Work we consider to be risky or potentially time consuming is done in yet another branch called dev-major.  For example, if we have to rip out parts of the availability engine and rebuild it for performance - a task with the potential to run awry and delay the schedule - we do this in the dev-major branch where it can't delay the work going on in dev-minor.

A Version For Every Branch

The code in each branch has a different version number.  The three digit version numbers we're all used to (e.g. 4.6.14) come out of dev-minor.  Once a routine version has been released, if we find we have to push an emergency or maintenance release out of master, that version has an extra digit tacked on the end like this: 4.6.13.2.  That number tells you that this version was the second emergency release after 4.6.13.

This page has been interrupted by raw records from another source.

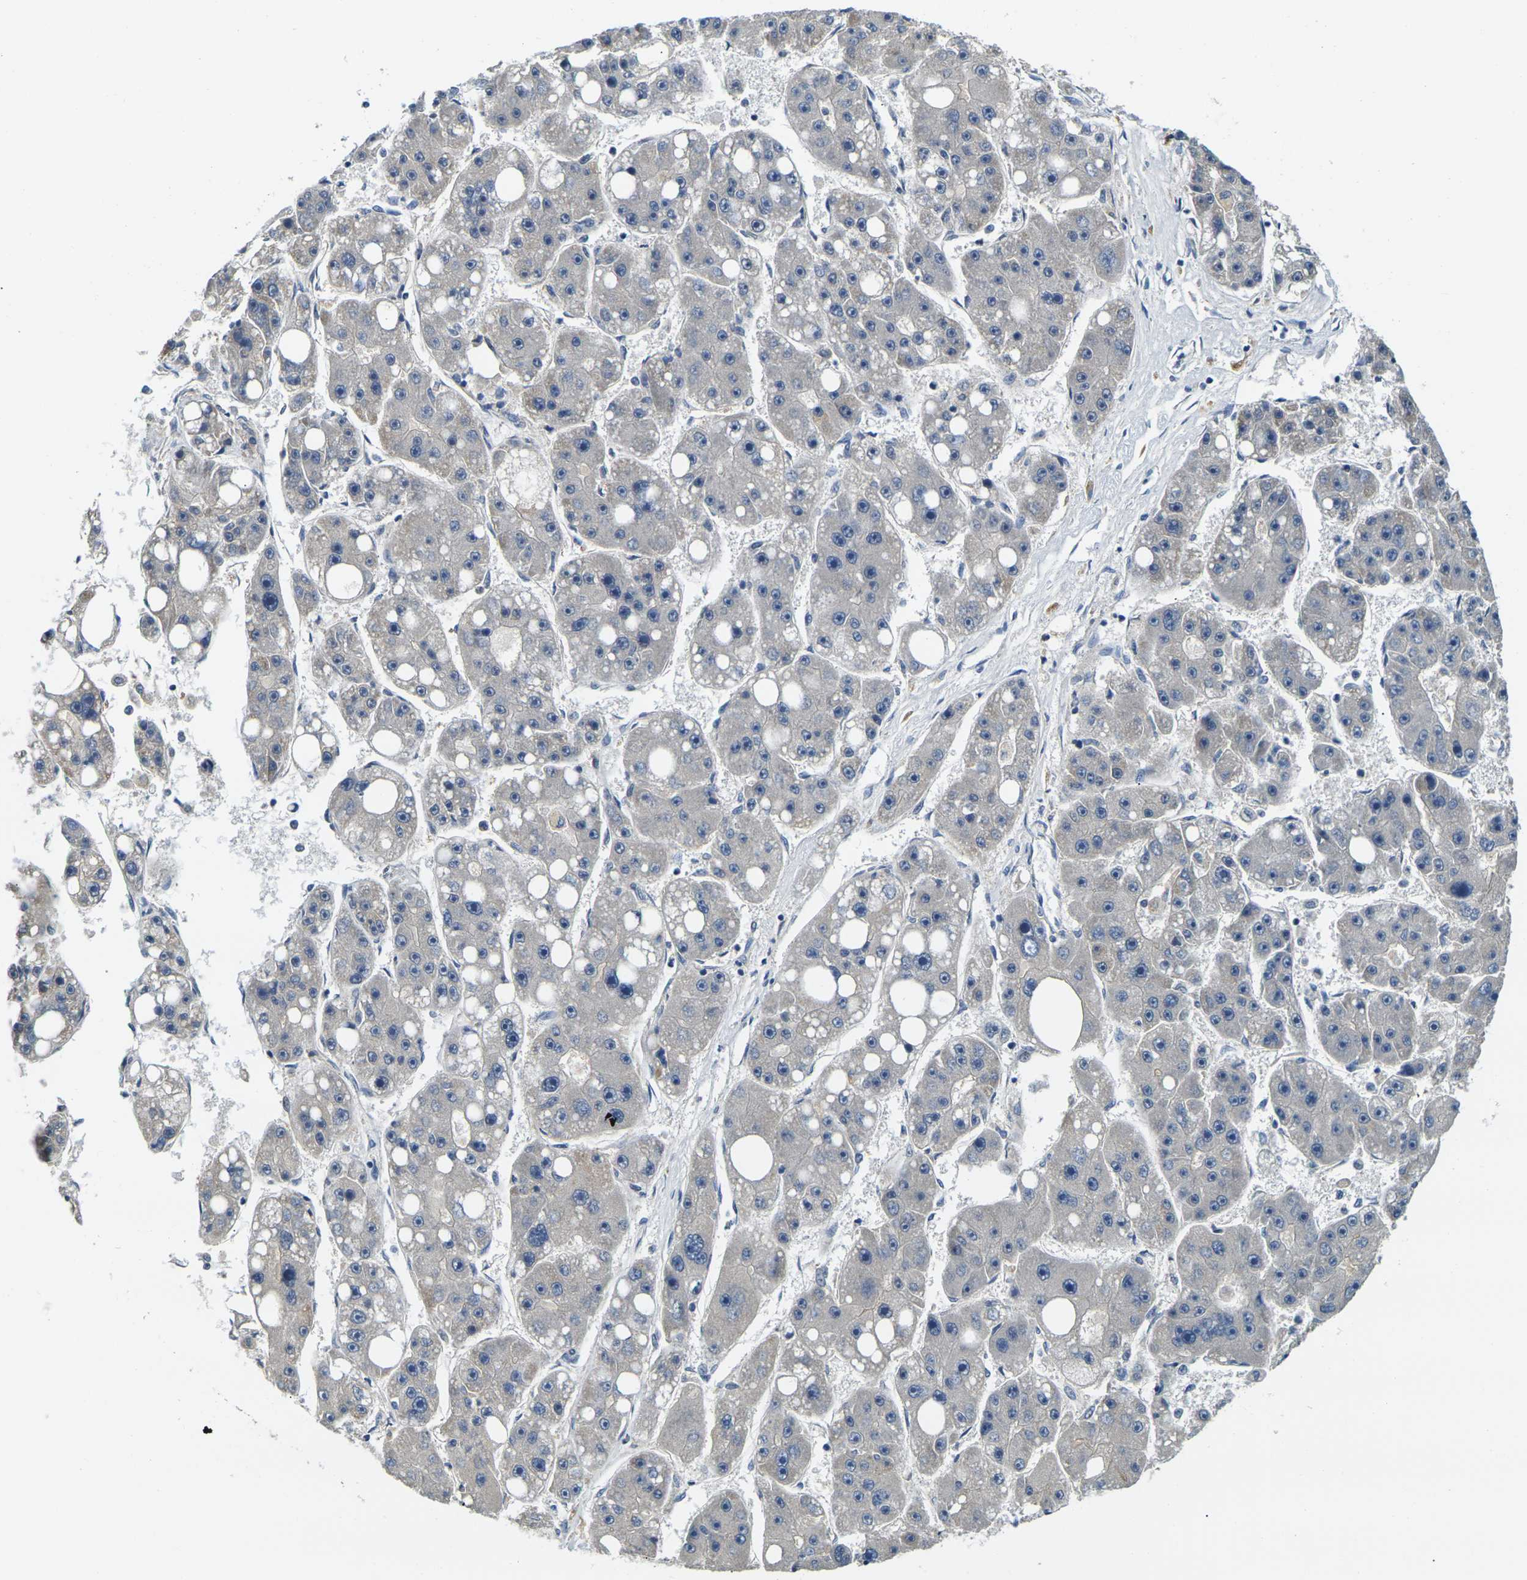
{"staining": {"intensity": "negative", "quantity": "none", "location": "none"}, "tissue": "liver cancer", "cell_type": "Tumor cells", "image_type": "cancer", "snomed": [{"axis": "morphology", "description": "Carcinoma, Hepatocellular, NOS"}, {"axis": "topography", "description": "Liver"}], "caption": "An image of human liver cancer (hepatocellular carcinoma) is negative for staining in tumor cells.", "gene": "SHISAL2B", "patient": {"sex": "female", "age": 61}}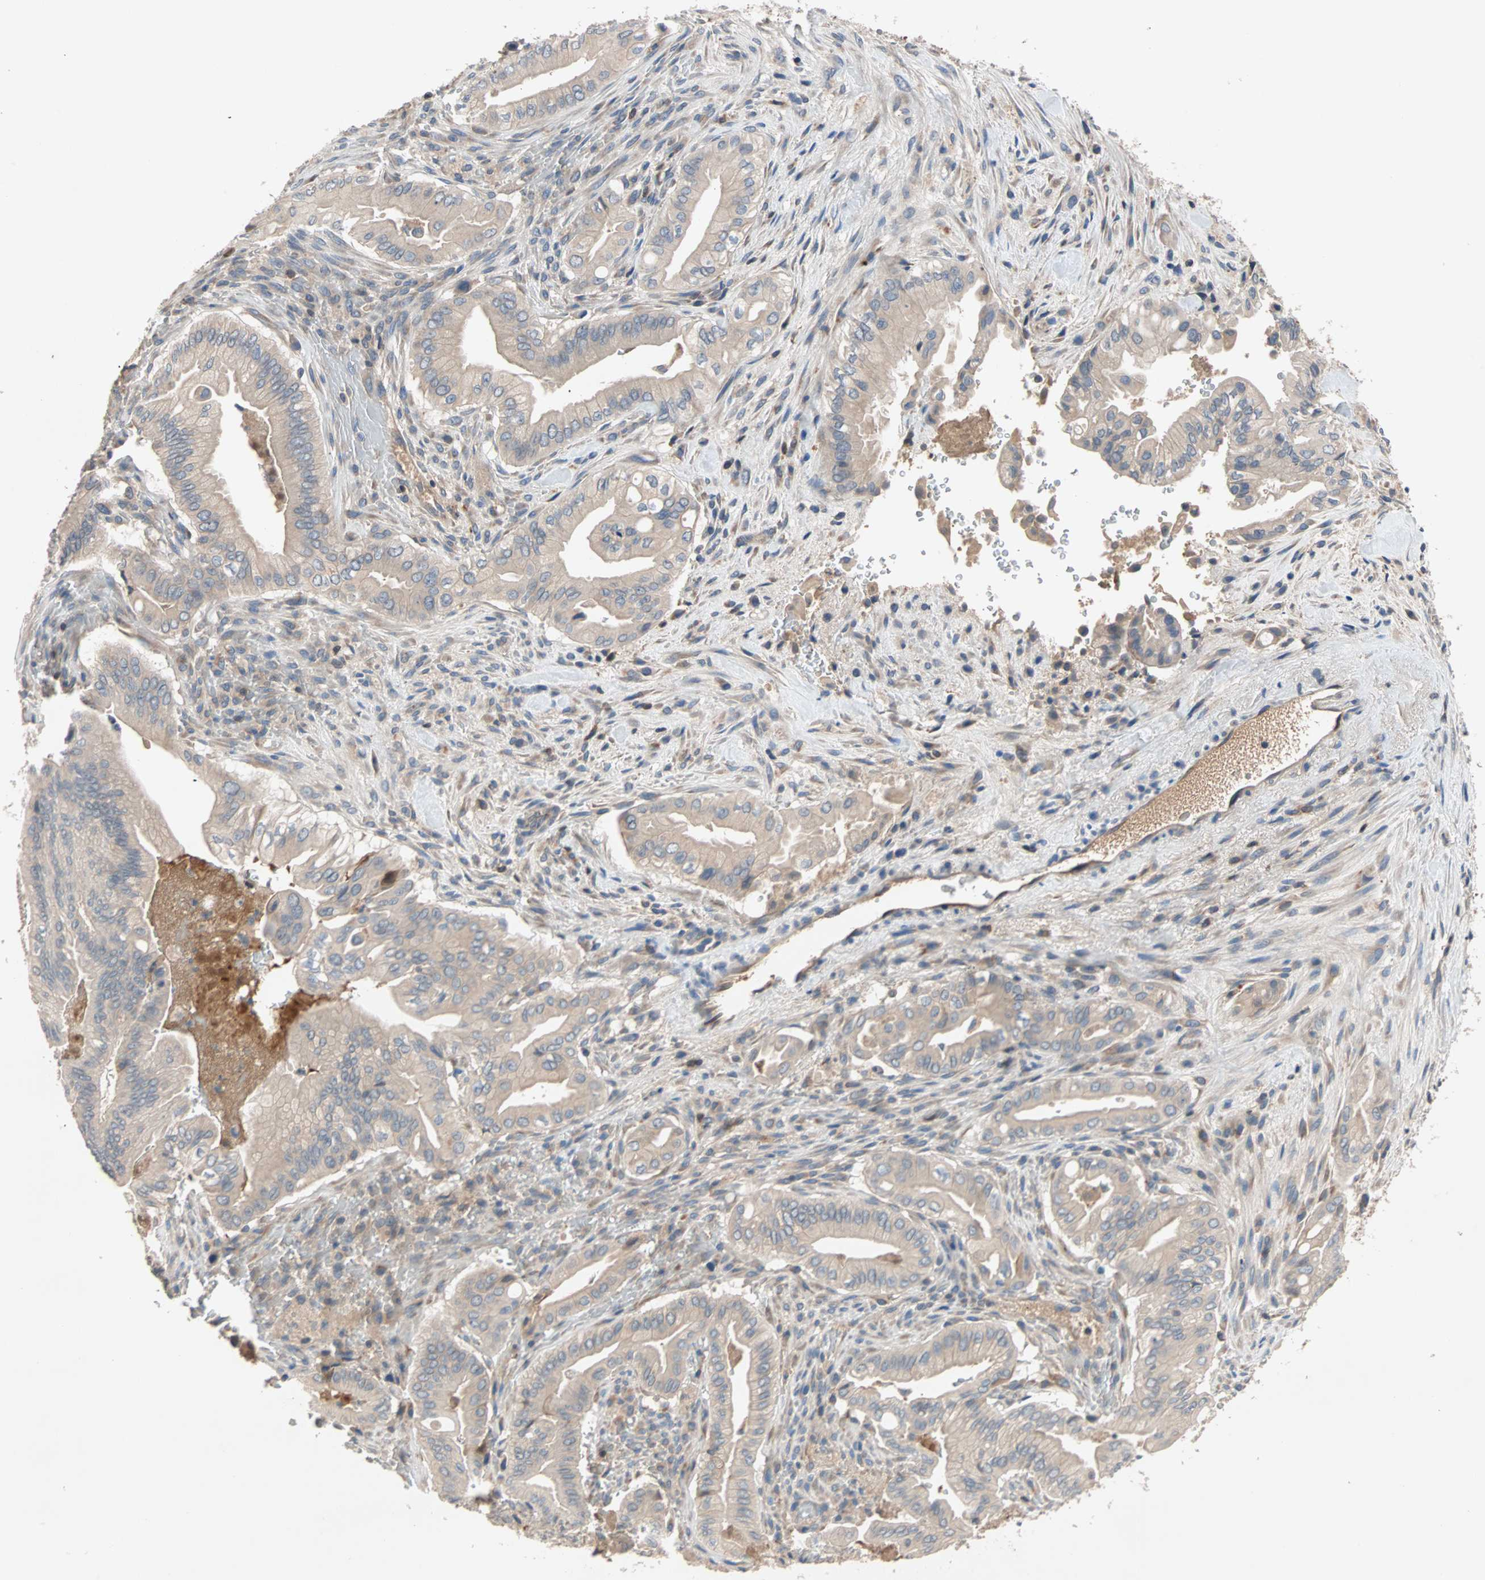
{"staining": {"intensity": "weak", "quantity": ">75%", "location": "cytoplasmic/membranous"}, "tissue": "liver cancer", "cell_type": "Tumor cells", "image_type": "cancer", "snomed": [{"axis": "morphology", "description": "Cholangiocarcinoma"}, {"axis": "topography", "description": "Liver"}], "caption": "Immunohistochemistry (IHC) photomicrograph of neoplastic tissue: human liver cancer (cholangiocarcinoma) stained using IHC exhibits low levels of weak protein expression localized specifically in the cytoplasmic/membranous of tumor cells, appearing as a cytoplasmic/membranous brown color.", "gene": "MAP4K1", "patient": {"sex": "female", "age": 68}}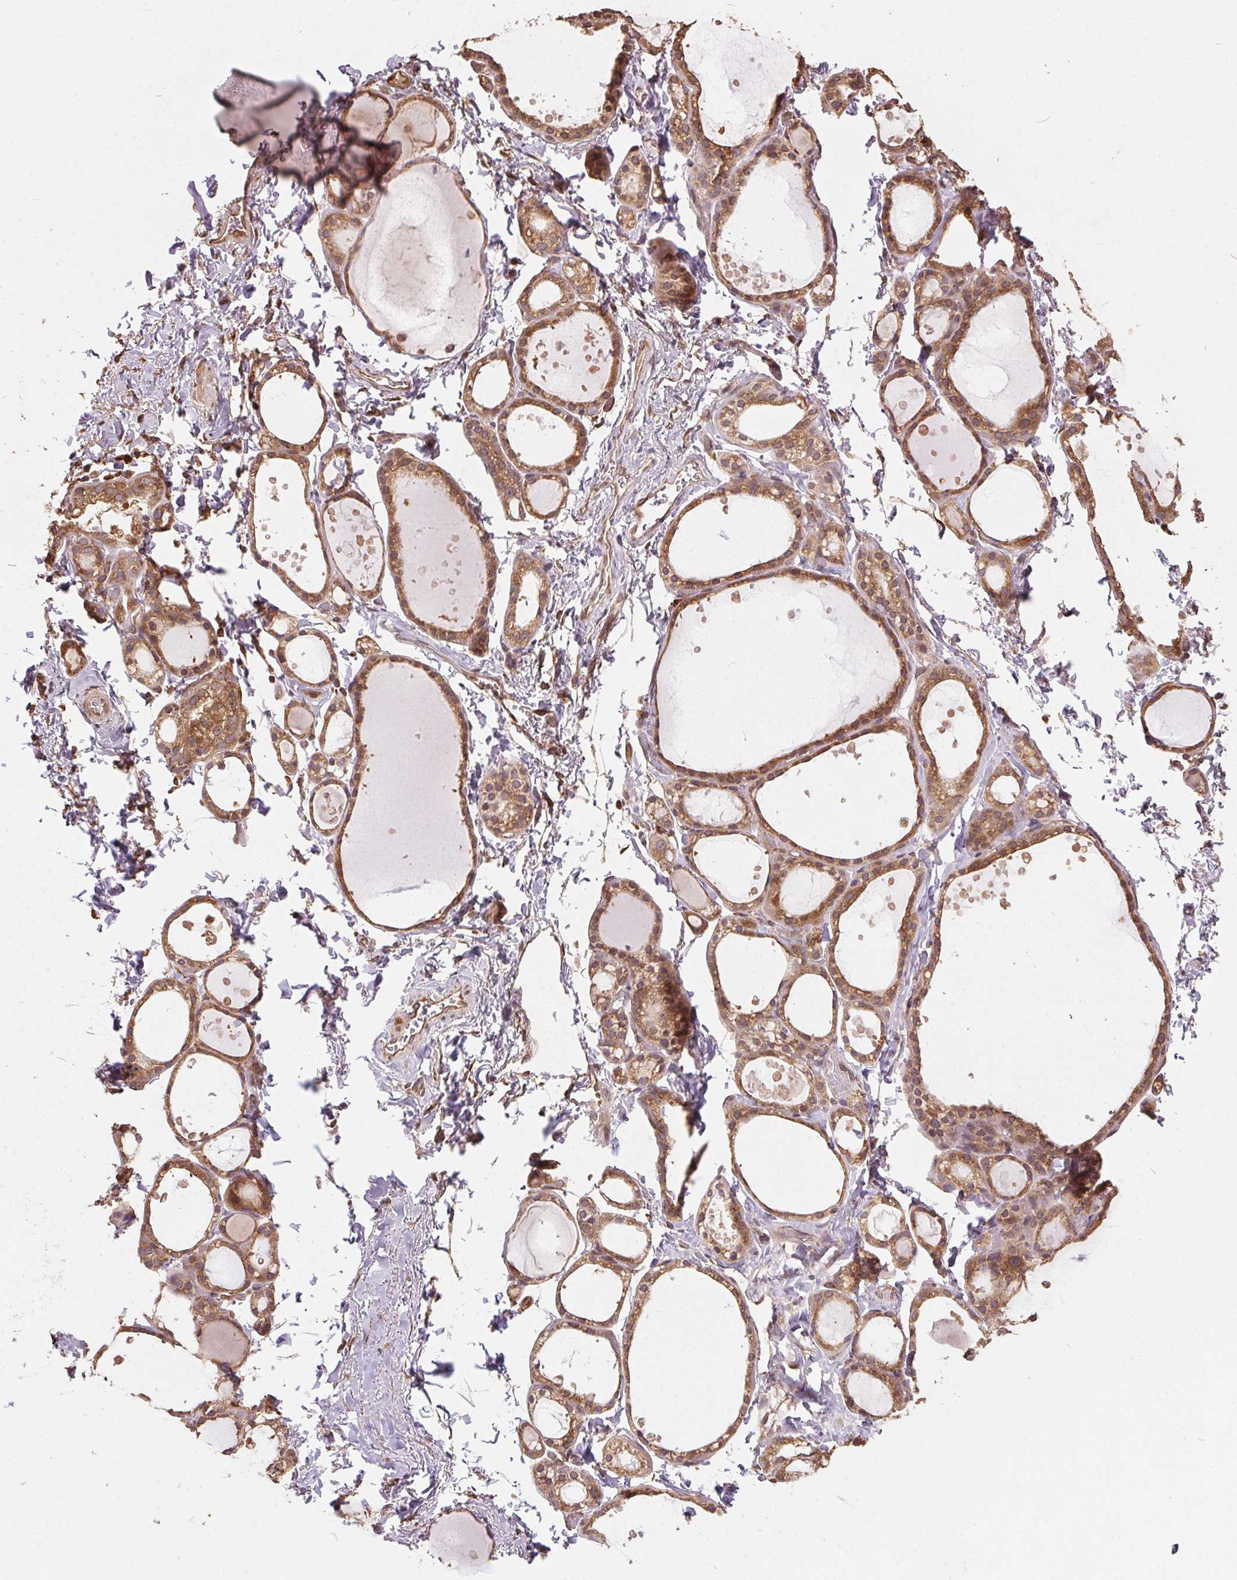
{"staining": {"intensity": "moderate", "quantity": ">75%", "location": "cytoplasmic/membranous"}, "tissue": "thyroid gland", "cell_type": "Glandular cells", "image_type": "normal", "snomed": [{"axis": "morphology", "description": "Normal tissue, NOS"}, {"axis": "topography", "description": "Thyroid gland"}], "caption": "Thyroid gland stained for a protein reveals moderate cytoplasmic/membranous positivity in glandular cells. (Brightfield microscopy of DAB IHC at high magnification).", "gene": "EIF2S1", "patient": {"sex": "male", "age": 68}}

The dev-major branch will get a version like 4.7.0 or even 5.0.0, but it's possible that work done in the dev-major branch could get merged into the dev-minor branch without the version number going with it.  In fact, this happened with version 4.6.14 of Flex.  A number of experimental performance enhancements were done in dev-major and once they were complete and stabilized these changes were merged into the dev-minor branch for the next standard release.

The Point

This may seem confusing to those unfamiliar with source code version controls systems, but the point of all this complexity is to make is easier for us to get our work out sooner.  The schedule is no longer at the mercy of the most complex task on the schedule.  We can isolate the time consuming or risky things in their own branch and get other functionality out faster.  We can also respond faster to emergencies or minor maintenance issues.


This process is already starting to work.  Version 4.6.13.2 went out last night, but version 4.6.14 is almost ready and work on version 4.6.15 started today.  We were also able to retire our old release candidate numbering system in favor of true release candidate builds.